Source document
[Start of Attachment]
Makassar (/məˈkæsər/ muh-KASS-uhr),[a] formerly Ujung Pandang (/ˈuˌuŋ pɑːnˈdɑːŋ/ oo-JOONG PAHN-dahng),[b][3][4] is the capital of the Indonesian province of South Sulawesi. It is the largest city in the region of Eastern Indonesia and the country's fifth-largest urban center after Jakarta, Surabaya, Medan, and Bandung.[5][6] The city is located on the southwest coast of the island of Sulawesi, facing the Makassar Strait.

Throughout its history, Makassar has been an important trading port, hosting the center of the Gowa Sultanate and a Portuguese naval base before its conquest by the Dutch East India Company in the 17th century. It remained an important port in the Dutch East Indies, serving Eastern Indonesian regions with Makassarese fishers going as far south as the Australian coast. For a brief period after Indonesian independence, Makassar became the capital of the State of East Indonesia, during which an uprising occurred.

The city's area is 175.77 square kilometres (67.87 sq mi), and it had a population of around 1.474 million (732,391 males and 742,002 females) in mid 2023[1] within Makassar City's fifteen administrative districts. Its official metropolitan area, known as Mamminasata, with the addition of thirty-three further districts of neighbouring regencies, covers an area of 2,666.63 square kilometres (1,029.59 sq mi) and had a population of around 2,795,639 according to the mid 2023 official estimates.[1]

According to the National Development Planning Agency, Makassar is one of the four main central cities of Indonesia, alongside Medan, Jakarta, and Surabaya.[7]

According to Bank Indonesia, Makassar has the second-highest commercial property values in Indonesia, after Greater Jakarta.[8]

Names and etymology

[edit]

The name Makassar was long spelled Macassar in English and many other European languages, although the Portuguese spelled it Macáçar during their presence there in the 17th century.
[End of Attachment]
Extracted information
[Start of Attachment]
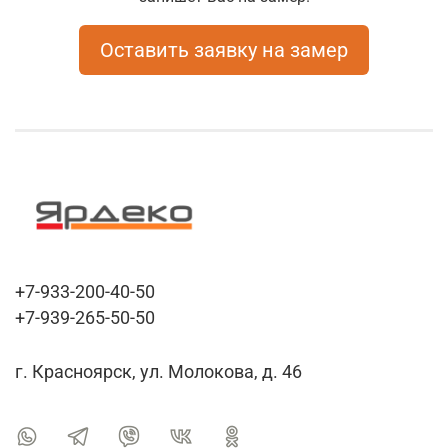
Оставить заявку на замер
+7-933-200-40-50
+7-939-265-50-50
г. Красноярск, ул. Молокова, д. 46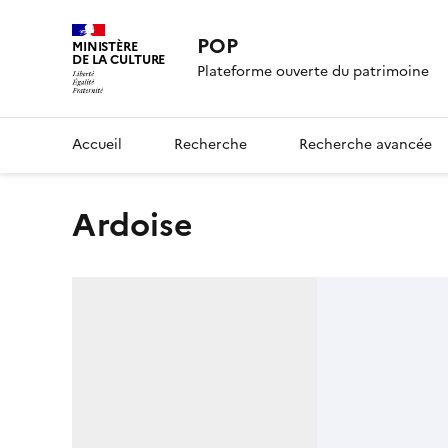
POP
MINISTÈRE
DE LA CULTURE
Plateforme ouverte du patrimoine
Accueil
Recherche
Recherche avancée
ardoise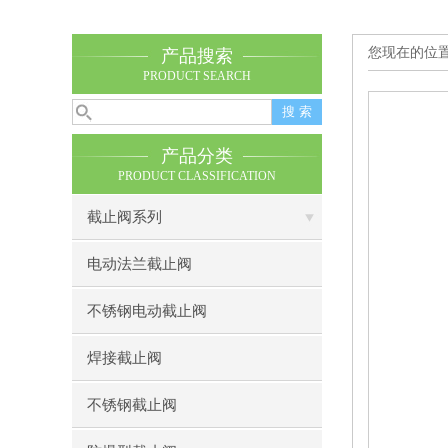
您现在的位
产品搜索
PRODUCT SEARCH
产品分类
PRODUCT CLASSIFICATION
截止阀系列
电动法兰截止阀
不锈钢电动截止阀
焊接截止阀
不锈钢截止阀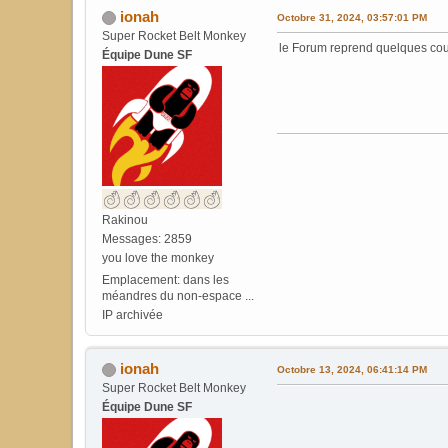
ionah
Octobre 31, 2024, 03:57:01 PM
Super Rocket Belt Monkey
le Forum reprend quelques co
Équipe Dune SF
Rakinou
Messages: 2859
you love the monkey
Emplacement: dans les
méandres du non-espace ...
IP archivée
ionah
Octobre 13, 2024, 06:41:14 PM
Super Rocket Belt Monkey
Équipe Dune SF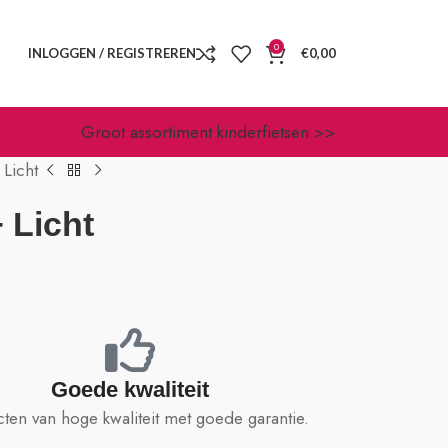
0
INLOGGEN / REGISTREREN
€
0,00
Groot assortiment kinderfietsen >>
 Licht
 Licht
Goede kwaliteit
ten van hoge kwaliteit met goede garantie.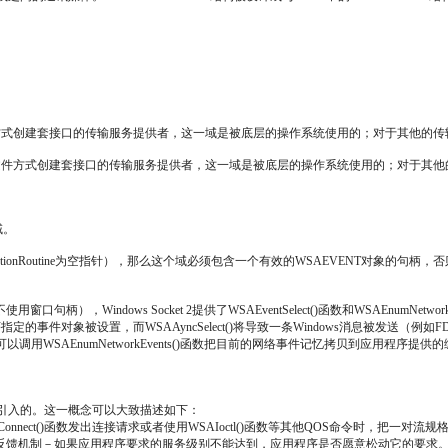
用类文件方式创建套接口的传输服务提供者，这一域是被底层的操作系统使用的；对于其他
。对于使用类文件方式创建套接口的传输服务提供者，这一域是被底层的操作系统使用的；对
域。
letionRoutine为空指针），那么这个域必须包含一个有效的WSAEVENT对象的句柄，否则
ws Socket 2提供了WSAEventSelect()函数和WSAEnumNetworkEvents
指定的事件对象被设置，而WSAAyncSelect()将导致一条Windows消息被发送（例如FD
调用WSAEnumNetworkEvents()函数把目前的网络事件记忆拷贝到应用程
3中描述的流规格引入的。这一概念可以大致描述如下：
nect()函数发出连接请求或者使用WSAIoctl()函数等其他QOS命令时，把一
反馈机制－如果应用程序要求的服务级别不能达到，应用程序是否愿意松动它的要求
[End of Attachment]
Work to complete
1/ Answer these from the Makassar text:
(a) Which strait does the city face?
(b) What is the official metropolitan area called?
(c) According to Bank Indonesia, which area has higher commercial property values than Makassar?
2/ Please duplicate part of the Makassar text, beginning at the words "Makassar (/məˈkæsər/ muh-KASS-uhr),[a]" and stopping after "the Makassar Strait.".
The lines have nothing to do with the Makassar text.

Answers by item number
1/
(a) The Makassar Strait
(b) Mamminasata
(c) Greater Jakarta

2/
Makassar (/məˈkæsər/ muh-KASS-uhr),[a] formerly Ujung Pandang (/ˈuˌuŋ pɑːnˈdɑːŋ/ oo-JOONG PAHN-dahng),[b][3][4] is the capital of the Indonesian province of South Sulawesi. It is the largest city in the region of Eastern Indonesia and the country's fifth-largest urban center after Jakarta, Surabaya, Medan, and Bandung.[5][6] The city is located on the southwest coast of the island of Sulawesi, facing the Makassar Strait.